**Faça o seguinte**
- 1) Reescreva em forma de lista o parágrafo do texto sobre comida de rua que começa com "A possibilidade de experimentar alta gastronomia". Mantenha os fatos principais.
- 2) Segundo o texto sobre comida de rua, quantas pessoas o Comida de Rua chegou a reunir na Praça da Alfândega em maio?
- 3) Retome o texto sobre comida de rua em Porto Alegre, seguindo a partir da última frase mostrada.

**Trecho para leitura**
● ● ● ●

De acordo com o chef, o piquenique foi inspirado no Jantar de Branco, que ocorre em Paris há mais de 25 anos. A comida de rua "gourmet", no entanto, se apresenta em vários formatos pela Europa e nos Estados Unidos, onde os food trucks (caminhões que vendem comida) ressurgiram com força em cidades como Miami e Los Angeles há uma década. A modalidade também se fortaleceu em São Paulo, onde foi criada uma legislação específica sobre o tema.
Com o mercado da comida de rua aquecido, eventos para comer bem em espaços abertos começaram a pipocar na capital gaúcha. Praças, parques e estacionamentos viraram salas de jantar em potencial, abrigando os eventos, que se destacam pela popularidade. Mais famoso deles, o Comida de Rua chegou a reunir 15 mil pessoas na Praça da Alfândega em maio.
A possibilidade de experimentar alta gastronomia a preços camaradas é um dos principais atrativos dos encontros. Confit de pato, couscous marroquino, coelho com polenta e bobó de camarão são pratos que Julio Cefis já serviu no Comida de Rua. Algumas das criações integram o menu do restaurante The Raven, onde atua como chef, e custam em torno de R$ 50. Na rua, foram vendidas a R$ 10.
- A porção do restaurante é maior, é claro. Mas como no evento não precisamos de tanta estrutura e funcionários, se consegue uma boa qualidade por pouco preço. Eu sempre sonhei em poder comer um bobó de camarão na rua. É enriquecedor ver as pessoas reagindo a isso, provando uma coisa nova - destaca o chef, que participou de cinco das seis edições do Comida de Rua.
No Pop Up Tour, que levou chefs como Roberta Sudbrack, cujo restaurante, no Rio de Janeiro, figura entre os melhores da América Latina, a praças e parques de Porto Alegre em 2013, as criações custavam R$ 15. Já o Food Park Bom Fim, que ocupou um estacionamento da Avenida Venâncio Aires em três finais de semana de julho, deixa os valores a critério dos chefs.

● ● ● ●

**Trecho dos dados**

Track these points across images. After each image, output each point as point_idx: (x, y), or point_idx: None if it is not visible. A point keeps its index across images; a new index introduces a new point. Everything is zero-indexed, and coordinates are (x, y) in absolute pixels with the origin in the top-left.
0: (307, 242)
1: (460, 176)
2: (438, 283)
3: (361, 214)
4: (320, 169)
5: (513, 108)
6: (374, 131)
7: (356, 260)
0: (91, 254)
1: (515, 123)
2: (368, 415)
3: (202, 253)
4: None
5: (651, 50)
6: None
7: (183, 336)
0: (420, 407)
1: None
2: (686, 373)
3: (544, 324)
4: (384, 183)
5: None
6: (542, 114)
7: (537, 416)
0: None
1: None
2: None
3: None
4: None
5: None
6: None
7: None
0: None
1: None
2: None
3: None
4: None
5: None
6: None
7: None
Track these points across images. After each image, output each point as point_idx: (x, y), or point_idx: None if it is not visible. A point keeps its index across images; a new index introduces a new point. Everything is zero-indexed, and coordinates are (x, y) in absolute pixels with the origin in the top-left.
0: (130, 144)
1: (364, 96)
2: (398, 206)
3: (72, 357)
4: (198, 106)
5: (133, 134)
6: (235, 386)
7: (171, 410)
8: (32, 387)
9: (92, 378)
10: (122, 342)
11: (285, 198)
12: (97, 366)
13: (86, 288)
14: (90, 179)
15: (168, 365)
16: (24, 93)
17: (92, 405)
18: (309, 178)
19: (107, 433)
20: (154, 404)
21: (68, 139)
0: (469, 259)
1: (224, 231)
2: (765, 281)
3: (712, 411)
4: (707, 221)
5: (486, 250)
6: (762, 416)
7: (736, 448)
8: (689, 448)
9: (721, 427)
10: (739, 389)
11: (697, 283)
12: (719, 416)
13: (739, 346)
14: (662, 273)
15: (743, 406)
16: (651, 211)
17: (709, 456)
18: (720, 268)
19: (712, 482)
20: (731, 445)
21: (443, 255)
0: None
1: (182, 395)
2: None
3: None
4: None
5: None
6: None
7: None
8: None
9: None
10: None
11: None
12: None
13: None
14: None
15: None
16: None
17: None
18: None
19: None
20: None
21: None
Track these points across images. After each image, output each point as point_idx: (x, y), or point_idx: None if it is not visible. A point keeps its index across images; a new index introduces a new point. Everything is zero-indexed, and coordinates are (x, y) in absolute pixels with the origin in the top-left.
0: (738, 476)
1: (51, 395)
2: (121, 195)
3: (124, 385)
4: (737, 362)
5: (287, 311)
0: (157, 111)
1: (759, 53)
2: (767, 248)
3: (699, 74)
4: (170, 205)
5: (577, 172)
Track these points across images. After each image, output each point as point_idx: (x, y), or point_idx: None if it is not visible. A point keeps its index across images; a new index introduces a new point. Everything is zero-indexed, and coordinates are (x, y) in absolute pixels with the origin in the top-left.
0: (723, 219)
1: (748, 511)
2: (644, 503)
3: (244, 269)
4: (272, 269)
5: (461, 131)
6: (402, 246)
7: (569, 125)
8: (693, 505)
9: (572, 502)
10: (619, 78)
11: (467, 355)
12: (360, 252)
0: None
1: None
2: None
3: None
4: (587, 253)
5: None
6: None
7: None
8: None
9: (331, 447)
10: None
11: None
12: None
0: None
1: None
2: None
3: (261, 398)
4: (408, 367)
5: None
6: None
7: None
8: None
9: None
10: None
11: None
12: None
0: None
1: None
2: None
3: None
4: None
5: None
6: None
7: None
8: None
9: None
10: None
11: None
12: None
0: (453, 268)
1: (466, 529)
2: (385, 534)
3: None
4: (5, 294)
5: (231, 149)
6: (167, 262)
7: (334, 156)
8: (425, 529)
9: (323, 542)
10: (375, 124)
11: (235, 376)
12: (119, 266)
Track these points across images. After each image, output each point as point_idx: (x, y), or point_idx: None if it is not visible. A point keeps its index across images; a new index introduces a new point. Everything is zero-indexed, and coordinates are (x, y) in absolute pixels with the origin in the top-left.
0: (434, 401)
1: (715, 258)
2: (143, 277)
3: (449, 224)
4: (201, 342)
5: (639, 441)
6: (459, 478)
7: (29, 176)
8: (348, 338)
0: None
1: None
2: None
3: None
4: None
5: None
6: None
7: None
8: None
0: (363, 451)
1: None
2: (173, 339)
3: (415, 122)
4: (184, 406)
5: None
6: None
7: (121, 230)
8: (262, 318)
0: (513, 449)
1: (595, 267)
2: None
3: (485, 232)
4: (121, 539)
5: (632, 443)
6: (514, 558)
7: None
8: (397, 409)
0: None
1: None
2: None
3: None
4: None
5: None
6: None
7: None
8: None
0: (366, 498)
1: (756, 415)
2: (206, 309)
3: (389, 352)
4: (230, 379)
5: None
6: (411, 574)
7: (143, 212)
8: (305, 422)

● ● ● ●

**Resultados das tarefas**
- 1)
- Um dos principais atrativos dos encontros é provar alta gastronomia a preços camaradas.
- Julio Cefis já serviu no Comida de Rua pratos como confit de pato, couscous marroquino, coelho com polenta e bobó de camarão.
- Algumas dessas criações fazem parte do menu do The Raven, restaurante onde ele é chef, e lá custam cerca de R$ 50.
- Na rua, foram vendidas a R$ 10.

- 2) O evento chegou a reunir 15 mil pessoas.

- 3)
Mais do que saciar a fome por novidades dos porto-alegrenses, no entanto, os encontros retomam uma pauta social. Com origem, periodicidade e propostas diferentes, eles apresentam um ponto em comum: convidar as pessoas a conviverem mais em locais públicos. Para a mestre em Turismo Susana Gastal, a mudança de patamar da comida de rua transformou o ato de comer em expressão cultural.
- No mundo todo houve uma explosão desse tipo de evento nos últimos 10 anos. A comida de rua passou a ser tratada como gastronomia de rua e comer deixou de ser só um ato social. Agora, é um ato cultural. Acho que veio para ficar, porque o porto-alegrense gosta de estar na rua e de movimentá-la - avalia.
Conheça os eventos de comida de rua em Porto Alegre:
Piquenique Noturno com os Chefs
Evento ocorreu em outros locais, mas se fixou no Parcão
Foto: Adriana Franciosi, Agencia RBS
Defender o uso noturno dos parques para promover mais segurança, permitindo o encontro de chefs de cozinha com a comunidade, era a ideia do primeiro Piquenique Noturno com os Chefs, em 2012. A cada nova edição, porém, o evento abraça novas causas.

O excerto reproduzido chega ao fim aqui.